Given instruction: Return each line in the records below that contains the string "tableLayout", copied verbatim.

Data listing:
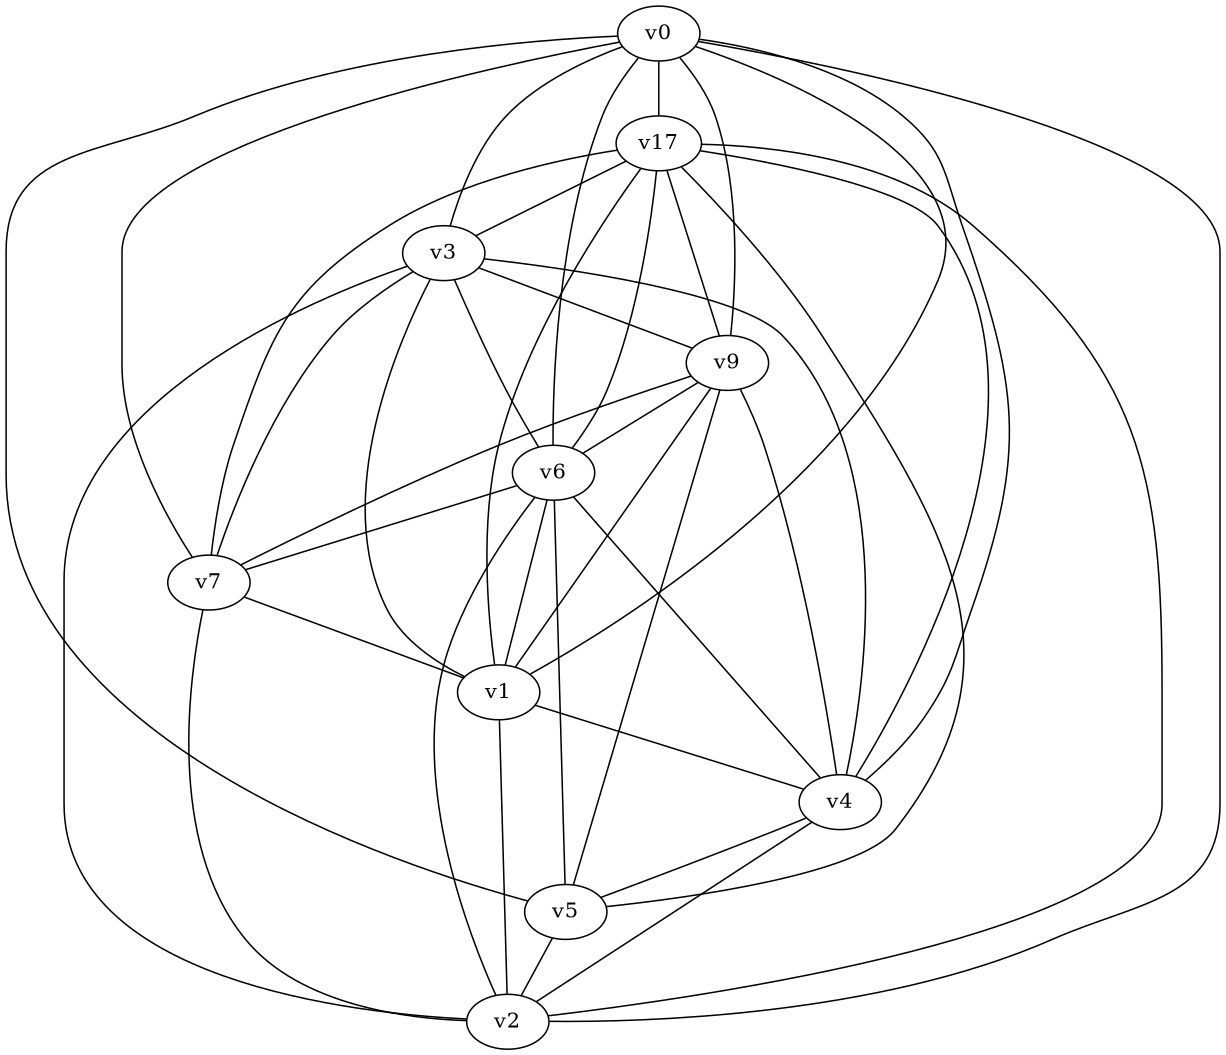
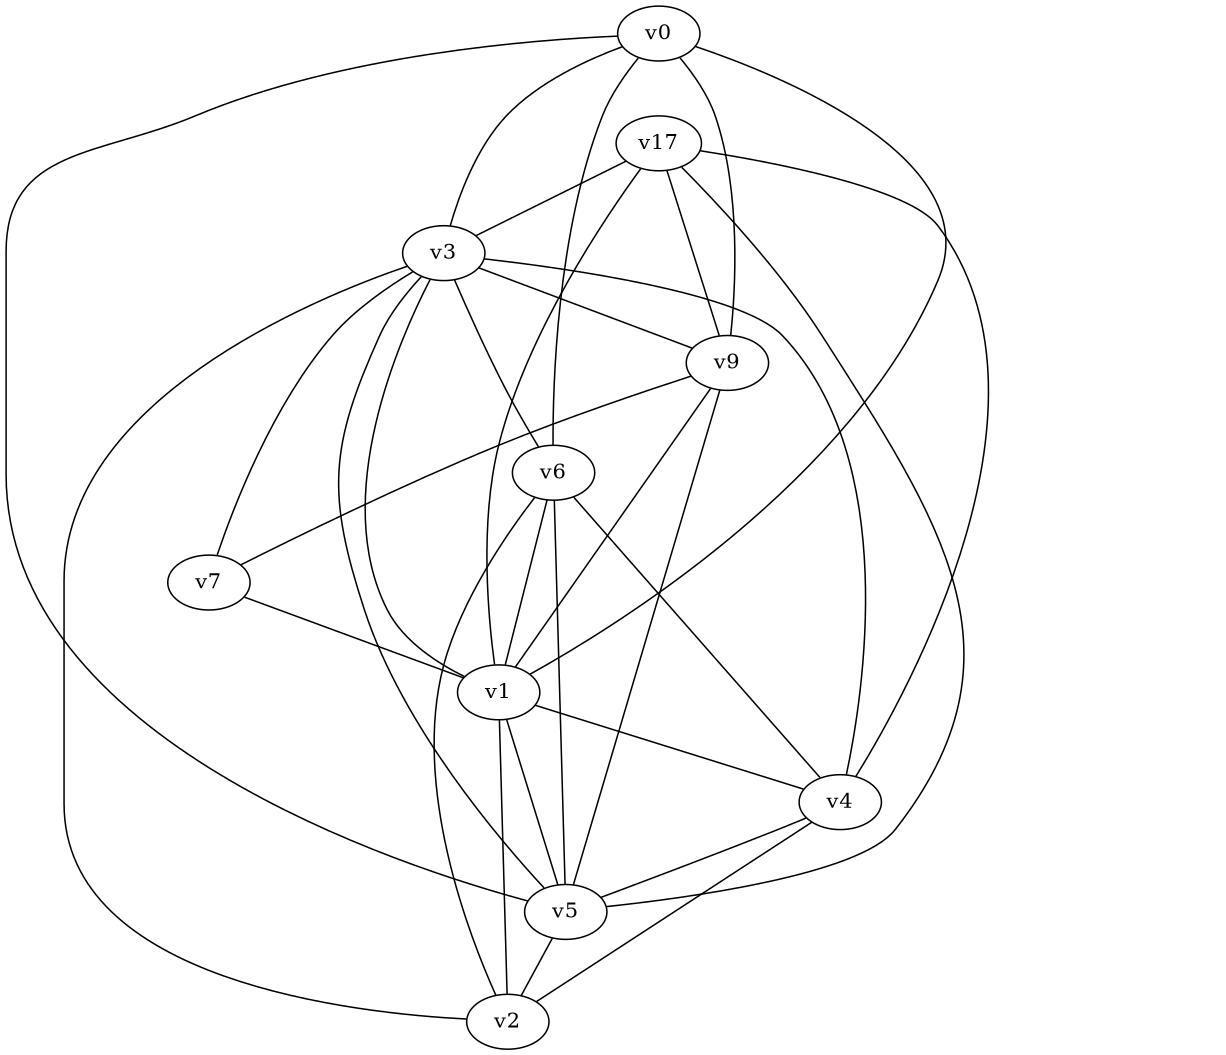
  graph {
    n1 [color=1 label=v0 number=10]
    n2 [color=3 label=v17 number=8]
    v3 [color=5 number=6]
    v4 [color=7 number=4]
    v5 [color=8 number=3]
    v9 [color=2 number=9]
    v6 [color=4 number=7]
    v2 [color=6 number=5]
    v7 [color=9 number=2]
    v1 [color=10 number=1]
-   n1 -- n2
    n1 -- v3
-   n1 -- v4
    n1 -- v5
    n2 -- v3
    n2 -- v9
-   n2 -- v6
    v3 -- v9
    v4 -- n2
    v4 -- v3
    v4 -- v5
-   v4 -- v9
    v4 -- v6
    v4 -- v2
    v5 -- n2
+   v5 -- v3
    v5 -- v9
    v5 -- v6
    v5 -- v2
    v9 -- n1
-   v9 -- v6
    v6 -- n1
    v6 -- v3
-   v6 -- v7
    v6 -- v1
-   v2 -- n1
-   v2 -- n2
    v2 -- v3
    v2 -- v6
-   v7 -- n1
-   v7 -- n2
    v7 -- v3
    v7 -- v9
-   v7 -- v2
    v7 -- v1
    v1 -- n1
    v1 -- n2
    v1 -- v3
    v1 -- v4
+   v1 -- v5
    v1 -- v9
    v1 -- v2
  }
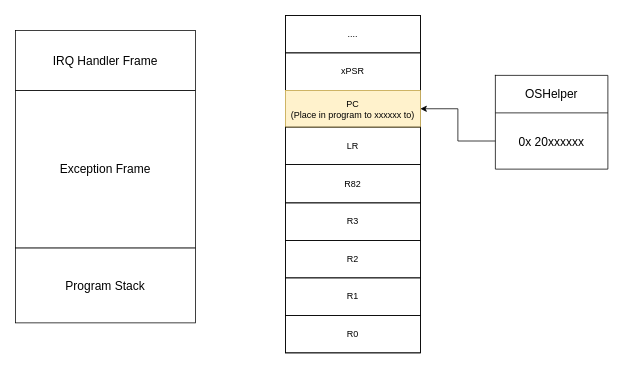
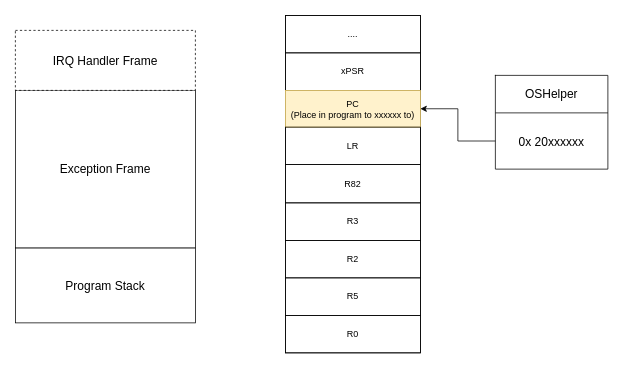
  <mxCell id="0" />
  <mxCell id="1" parent="0" />
  <mxCell id="2" value="&lt;font style=&quot;font-size: 16px;&quot;&gt;Program Stack&lt;/font&gt;" style="rounded=0;whiteSpace=wrap;html=1;" vertex="1" parent="1"><mxGeometry x="20" y="330" width="240" height="100" as="geometry" /></mxCell>
  <mxCell id="3" value="&lt;font style=&quot;font-size: 16px;&quot;&gt;Exception Frame&lt;/font&gt;" style="rounded=0;whiteSpace=wrap;html=1;" vertex="1" parent="1"><mxGeometry x="20" y="120" width="240" height="210" as="geometry" /></mxCell>
- <mxCell id="4" value="&lt;font style=&quot;font-size: 16px;&quot;&gt;IRQ Handler Frame&lt;/font&gt;" style="rounded=0;whiteSpace=wrap;html=1;" vertex="1" parent="1"><mxGeometry x="20" y="40" width="240" height="80" as="geometry" /></mxCell>
+ <mxCell id="4" value="&lt;font style=&quot;font-size: 16px;&quot;&gt;IRQ Handler Frame&lt;/font&gt;" style="rounded=0;whiteSpace=wrap;html=1;dashed=1;" vertex="1" parent="1"><mxGeometry x="20" y="40" width="240" height="80" as="geometry" /></mxCell>
  <mxCell id="5" value="" style="childLayout=tableLayout;recursiveResize=0;shadow=0;fillColor=none;" vertex="1" parent="1"><mxGeometry x="380" y="20" width="180" height="450" as="geometry" /></mxCell>
  <mxCell id="6" style="shape=tableRow;horizontal=0;startSize=0;swimlaneHead=0;swimlaneBody=0;top=0;left=0;bottom=0;right=0;dropTarget=0;collapsible=0;recursiveResize=0;expand=0;fontStyle=0;fillColor=none;strokeColor=inherit;" vertex="1" parent="5"><mxGeometry width="180" height="50" as="geometry" /></mxCell>
  <mxCell id="7" value="...." style="connectable=0;recursiveResize=0;strokeColor=inherit;fillColor=none;align=center;whiteSpace=wrap;html=1;" vertex="1" parent="6"><mxGeometry width="180" height="50" as="geometry"><mxRectangle width="180" height="50" as="alternateBounds" /></mxGeometry></mxCell>
  <mxCell id="8" value="" style="shape=tableRow;horizontal=0;startSize=0;swimlaneHead=0;swimlaneBody=0;top=0;left=0;bottom=0;right=0;dropTarget=0;collapsible=0;recursiveResize=0;expand=0;fontStyle=0;fillColor=none;strokeColor=inherit;" vertex="1" parent="5"><mxGeometry y="50" width="180" height="50" as="geometry" /></mxCell>
  <mxCell id="9" value="xPSR" style="connectable=0;recursiveResize=0;strokeColor=inherit;fillColor=none;align=center;whiteSpace=wrap;html=1;" vertex="1" parent="8"><mxGeometry width="180" height="50" as="geometry"><mxRectangle width="180" height="50" as="alternateBounds" /></mxGeometry></mxCell>
  <mxCell id="10" style="shape=tableRow;horizontal=0;startSize=0;swimlaneHead=0;swimlaneBody=0;top=0;left=0;bottom=0;right=0;dropTarget=0;collapsible=0;recursiveResize=0;expand=0;fontStyle=0;fillColor=none;strokeColor=inherit;" vertex="1" parent="5"><mxGeometry y="100" width="180" height="49" as="geometry" /></mxCell>
  <mxCell id="11" value="PC&lt;br&gt;(Place in program to xxxxxx to)" style="connectable=0;recursiveResize=0;strokeColor=#d6b656;fillColor=#fff2cc;align=center;whiteSpace=wrap;html=1;" vertex="1" parent="10"><mxGeometry width="180" height="49" as="geometry"><mxRectangle width="180" height="49" as="alternateBounds" /></mxGeometry></mxCell>
  <mxCell id="12" style="shape=tableRow;horizontal=0;startSize=0;swimlaneHead=0;swimlaneBody=0;top=0;left=0;bottom=0;right=0;dropTarget=0;collapsible=0;recursiveResize=0;expand=0;fontStyle=0;fillColor=none;strokeColor=inherit;" vertex="1" parent="5"><mxGeometry y="149" width="180" height="50" as="geometry" /></mxCell>
  <mxCell id="13" value="LR" style="connectable=0;recursiveResize=0;strokeColor=inherit;fillColor=none;align=center;whiteSpace=wrap;html=1;" vertex="1" parent="12"><mxGeometry width="180" height="50" as="geometry"><mxRectangle width="180" height="50" as="alternateBounds" /></mxGeometry></mxCell>
  <mxCell id="14" style="shape=tableRow;horizontal=0;startSize=0;swimlaneHead=0;swimlaneBody=0;top=0;left=0;bottom=0;right=0;dropTarget=0;collapsible=0;recursiveResize=0;expand=0;fontStyle=0;fillColor=none;strokeColor=inherit;" vertex="1" parent="5"><mxGeometry y="199" width="180" height="51" as="geometry" /></mxCell>
  <mxCell id="15" value="R82" style="connectable=0;recursiveResize=0;strokeColor=inherit;fillColor=none;align=center;whiteSpace=wrap;html=1;" vertex="1" parent="14"><mxGeometry width="180" height="51" as="geometry"><mxRectangle width="180" height="51" as="alternateBounds" /></mxGeometry></mxCell>
  <mxCell id="16" style="shape=tableRow;horizontal=0;startSize=0;swimlaneHead=0;swimlaneBody=0;top=0;left=0;bottom=0;right=0;dropTarget=0;collapsible=0;recursiveResize=0;expand=0;fontStyle=0;fillColor=none;strokeColor=inherit;" vertex="1" parent="5"><mxGeometry y="250" width="180" height="50" as="geometry" /></mxCell>
  <mxCell id="17" value="R3" style="connectable=0;recursiveResize=0;strokeColor=inherit;fillColor=none;align=center;whiteSpace=wrap;html=1;" vertex="1" parent="16"><mxGeometry width="180" height="50" as="geometry"><mxRectangle width="180" height="50" as="alternateBounds" /></mxGeometry></mxCell>
  <mxCell id="18" style="shape=tableRow;horizontal=0;startSize=0;swimlaneHead=0;swimlaneBody=0;top=0;left=0;bottom=0;right=0;dropTarget=0;collapsible=0;recursiveResize=0;expand=0;fontStyle=0;fillColor=none;strokeColor=inherit;" vertex="1" parent="5"><mxGeometry y="300" width="180" height="50" as="geometry" /></mxCell>
  <mxCell id="19" value="R2" style="connectable=0;recursiveResize=0;strokeColor=inherit;fillColor=none;align=center;whiteSpace=wrap;html=1;" vertex="1" parent="18"><mxGeometry width="180" height="50" as="geometry"><mxRectangle width="180" height="50" as="alternateBounds" /></mxGeometry></mxCell>
  <mxCell id="20" style="shape=tableRow;horizontal=0;startSize=0;swimlaneHead=0;swimlaneBody=0;top=0;left=0;bottom=0;right=0;dropTarget=0;collapsible=0;recursiveResize=0;expand=0;fontStyle=0;fillColor=none;strokeColor=inherit;" vertex="1" parent="5"><mxGeometry y="350" width="180" height="50" as="geometry" /></mxCell>
- <mxCell id="21" value="R1" style="connectable=0;recursiveResize=0;strokeColor=inherit;fillColor=none;align=center;whiteSpace=wrap;html=1;" vertex="1" parent="20"><mxGeometry width="180" height="50" as="geometry"><mxRectangle width="180" height="50" as="alternateBounds" /></mxGeometry></mxCell>
+ <mxCell id="21" value="R5" style="connectable=0;recursiveResize=0;strokeColor=inherit;fillColor=none;align=center;whiteSpace=wrap;html=1;" vertex="1" parent="20"><mxGeometry width="180" height="50" as="geometry"><mxRectangle width="180" height="50" as="alternateBounds" /></mxGeometry></mxCell>
  <mxCell id="22" style="shape=tableRow;horizontal=0;startSize=0;swimlaneHead=0;swimlaneBody=0;top=0;left=0;bottom=0;right=0;dropTarget=0;collapsible=0;recursiveResize=0;expand=0;fontStyle=0;fillColor=none;strokeColor=inherit;" vertex="1" parent="5"><mxGeometry y="400" width="180" height="50" as="geometry" /></mxCell>
  <mxCell id="23" value="R0" style="connectable=0;recursiveResize=0;strokeColor=inherit;fillColor=none;align=center;whiteSpace=wrap;html=1;" vertex="1" parent="22"><mxGeometry width="180" height="50" as="geometry"><mxRectangle width="180" height="50" as="alternateBounds" /></mxGeometry></mxCell>
  <mxCell id="24" value="" style="shape=table;startSize=0;container=1;collapsible=0;childLayout=tableLayout;fontSize=16;" vertex="1" parent="1"><mxGeometry x="660" y="100" width="150" height="125" as="geometry" /></mxCell>
  <mxCell id="25" value="" style="shape=tableRow;horizontal=0;startSize=0;swimlaneHead=0;swimlaneBody=0;strokeColor=inherit;top=0;left=0;bottom=0;right=0;collapsible=0;dropTarget=0;fillColor=none;points=[[0,0.5],[1,0.5]];portConstraint=eastwest;fontSize=16;" vertex="1" parent="24"><mxGeometry width="150" height="50" as="geometry" /></mxCell>
  <mxCell id="26" value="OSHelper" style="shape=partialRectangle;html=1;whiteSpace=wrap;connectable=0;strokeColor=inherit;overflow=hidden;fillColor=none;top=0;left=0;bottom=0;right=0;pointerEvents=1;fontSize=16;" vertex="1" parent="25"><mxGeometry width="150" height="50" as="geometry"><mxRectangle width="150" height="50" as="alternateBounds" /></mxGeometry></mxCell>
  <mxCell id="27" value="" style="shape=tableRow;horizontal=0;startSize=0;swimlaneHead=0;swimlaneBody=0;strokeColor=inherit;top=0;left=0;bottom=0;right=0;collapsible=0;dropTarget=0;fillColor=none;points=[[0,0.5],[1,0.5]];portConstraint=eastwest;fontSize=16;" vertex="1" parent="24"><mxGeometry y="50" width="150" height="75" as="geometry" /></mxCell>
  <mxCell id="28" value="0x 20xxxxxx" style="shape=partialRectangle;html=1;whiteSpace=wrap;connectable=0;strokeColor=inherit;overflow=hidden;fillColor=none;top=0;left=0;bottom=0;right=0;pointerEvents=1;fontSize=16;" vertex="1" parent="27"><mxGeometry width="150" height="75" as="geometry"><mxRectangle width="150" height="75" as="alternateBounds" /></mxGeometry></mxCell>
  <mxCell id="29" style="edgeStyle=orthogonalEdgeStyle;rounded=0;orthogonalLoop=1;jettySize=auto;html=1;exitX=0;exitY=0.5;exitDx=0;exitDy=0;entryX=1;entryY=0.5;entryDx=0;entryDy=0;" edge="1" parent="1" source="27" target="10"><mxGeometry relative="1" as="geometry" /></mxCell>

Complete answer:
  <mxCell id="5" value="" style="childLayout=tableLayout;recursiveResize=0;shadow=0;fillColor=none;" vertex="1" parent="1"><mxGeometry x="380" y="20" width="180" height="450" as="geometry" /></mxCell>
  <mxCell id="24" value="" style="shape=table;startSize=0;container=1;collapsible=0;childLayout=tableLayout;fontSize=16;" vertex="1" parent="1"><mxGeometry x="660" y="100" width="150" height="125" as="geometry" /></mxCell>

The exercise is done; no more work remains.